▶ EXERCISE: Reproduce every line of the material below verbatim, leaving out the pictures.

Data excerpts:
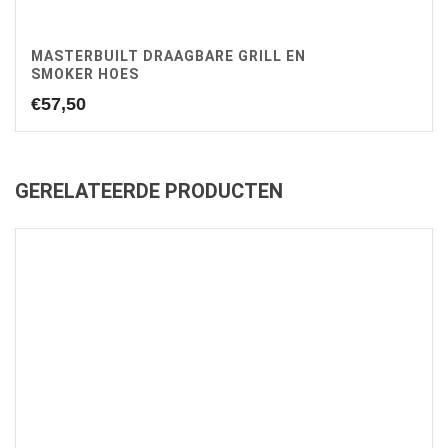
MASTERBUILT DRAAGBARE GRILL EN
SMOKER HOES
€
57,50
GERELATEERDE PRODUCTEN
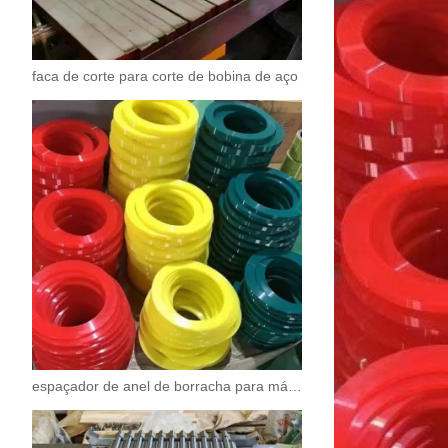
faca de corte para corte de bobina de aço
espaçador de anel de borracha para máquina de corte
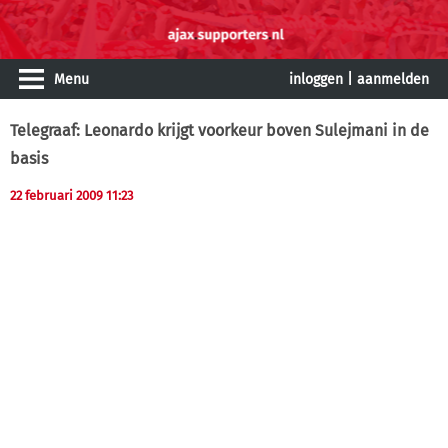
Menu
inloggen
|
aanmelden
Telegraaf: Leonardo krijgt voorkeur boven Sulejmani in de
basis
22 februari 2009 11:23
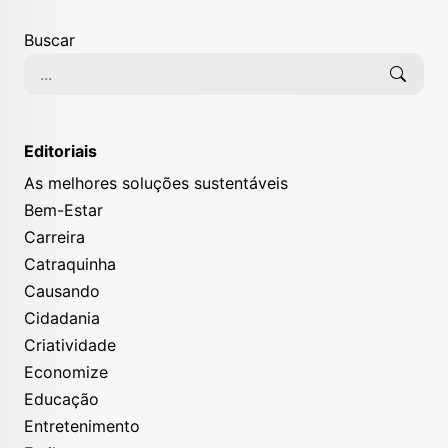
Buscar
Editoriais
As melhores soluções sustentáveis
Bem-Estar
Carreira
Catraquinha
Causando
Cidadania
Criatividade
Economize
Educação
Entretenimento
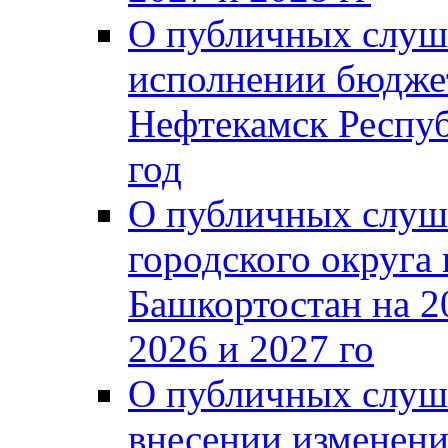
О публичных слуш
исполнении бюджет
Нефтекамск Респуб
год
О публичных слуш
городского округа
Башкортостан на 2
2026 и 2027 го
О публичных слуш
внесении изменени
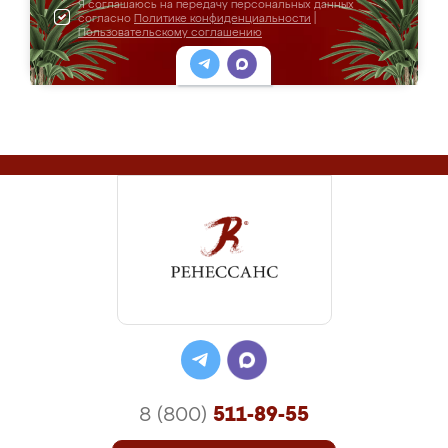
Я соглашаюсь на передачу персональных данных
согласно
Политике конфиденциальности
|
Пользовательскому соглашению
8 (800)
511-89-55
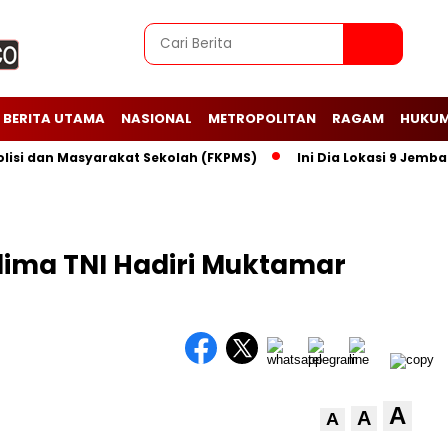
BERITA UTAMA
NASIONAL
METROPOLITAN
RAGAM
HUKUM
dan Masyarakat Sekolah (FKPMS)
Ini Dia Lokasi 9 Jembatan 
ima TNI Hadiri Muktamar
A
A
A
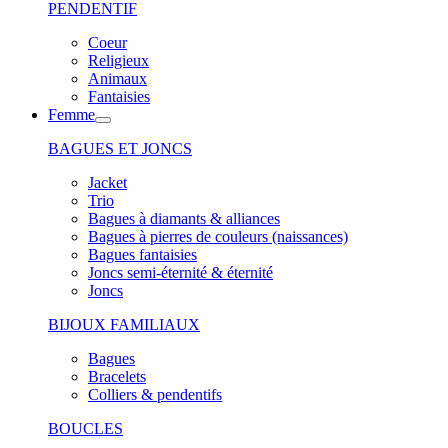
PENDENTIF
Coeur
Religieux
Animaux
Fantaisies
Femme
BAGUES ET JONCS
Jacket
Trio
Bagues à diamants & alliances
Bagues à pierres de couleurs (naissances)
Bagues fantaisies
Joncs semi-éternité & éternité
Joncs
BIJOUX FAMILIAUX
Bagues
Bracelets
Colliers & pendentifs
BOUCLES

▶ TASK RESULT:
MASTERBUILT DRAAGBARE GRILL EN
SMOKER HOES
€
57,50
GERELATEERDE PRODUCTEN
faca de corte para corte de bobina de aço
espaçador de anel de borracha para máquina de corte
Menu
inloggen
|
aanmelden
Telegraaf: Leonardo krijgt voorkeur boven Sulejmani in de
basis
22 februari 2009 11:23
Buscar
Editoriais
As melhores soluções sustentáveis
Bem-Estar
Carreira
Catraquinha
Causando
Cidadania
Criatividade
Economize
Educação
Entretenimento
О публичных слуш
исполнении бюджет
Нефтекамск Респуб
год
О публичных слуш
городского округа
Башкортостан на 2
2026 и 2027 го
О публичных слуш
внесении изменени
Я соглашаюсь на передачу персональных данных
согласно
Политике конфиденциальности
|
Пользовательскому соглашению
8 (800)
511-89-55
BERITA UTAMA
NASIONAL
METROPOLITAN
RAGAM
HUKUM
dan Masyarakat Sekolah (FKPMS)
Ini Dia Lokasi 9 Jembatan 
ima TNI Hadiri Muktamar
A
A
A
PENDENTIF
Coeur
Religieux
Animaux
Fantaisies
Femme
BAGUES ET JONCS
Jacket
Trio
Bagues à diamants & alliances
Bagues à pierres de couleurs (naissances)
Bagues fantaisies
Joncs semi-éternité & éternité
Joncs
BIJOUX FAMILIAUX
Bagues
Bracelets
Colliers & pendentifs
BOUCLES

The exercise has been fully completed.